Given Google’s mission–to organize the world’s information and make it universally accessible and useful–and the telecom costs and peering fees associated with this goal, it was inevitable that the company would look to secure additional network capacity.
But evidently, Google (GOOG) had other ambitions here as well–like deploying its own 1Gbps fiber-to-the-home Internet service.
“We’re planning to build and test ultra high-speed broadband networks in a small number of trial locations across the United States,” Google product managers Minny Ingersoll and James Kelly wrote in a company blog post. “We’ll deliver Internet speeds more than 100 times faster than what most Americans have access to today with 1 gigabit per second, fiber-to-the-home connections. We plan to offer service at a competitive price to at least 50,000 and potentially up to 500,000 people.”
Google insists that the purpose of this project is to “experiment and learn” in hope of making Internet access better and faster for everyone.

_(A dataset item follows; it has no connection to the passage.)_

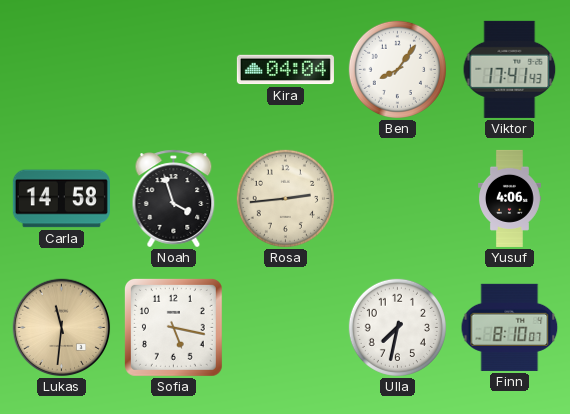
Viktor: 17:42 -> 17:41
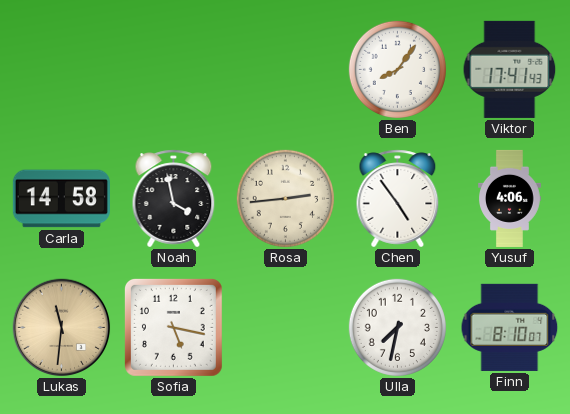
Kira: 04:04 -> none
Noah: 3:57 -> 3:58
Chen: none -> 4:54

That’s an altruistic goal, but a selfishly altruistic one. By providing Internet speeds of 1Gbps, Google will drive further usage of its various services and the contextual ads it peppers them with. At the same time, the company will humiliate the telcos into improving their own networks and, given Google’s stated focus on “openness and choice,” perhaps even change market dynamics.
But is this plan setting the stage for Google to become a full-fledged network operator? That seems unlikely. Telecom is a low-margin, capital-intensive business. I can’t imagine that it is very attractive to Google, which can’t even be bothered to build out a viable support system for its new Nexus One smartphone business.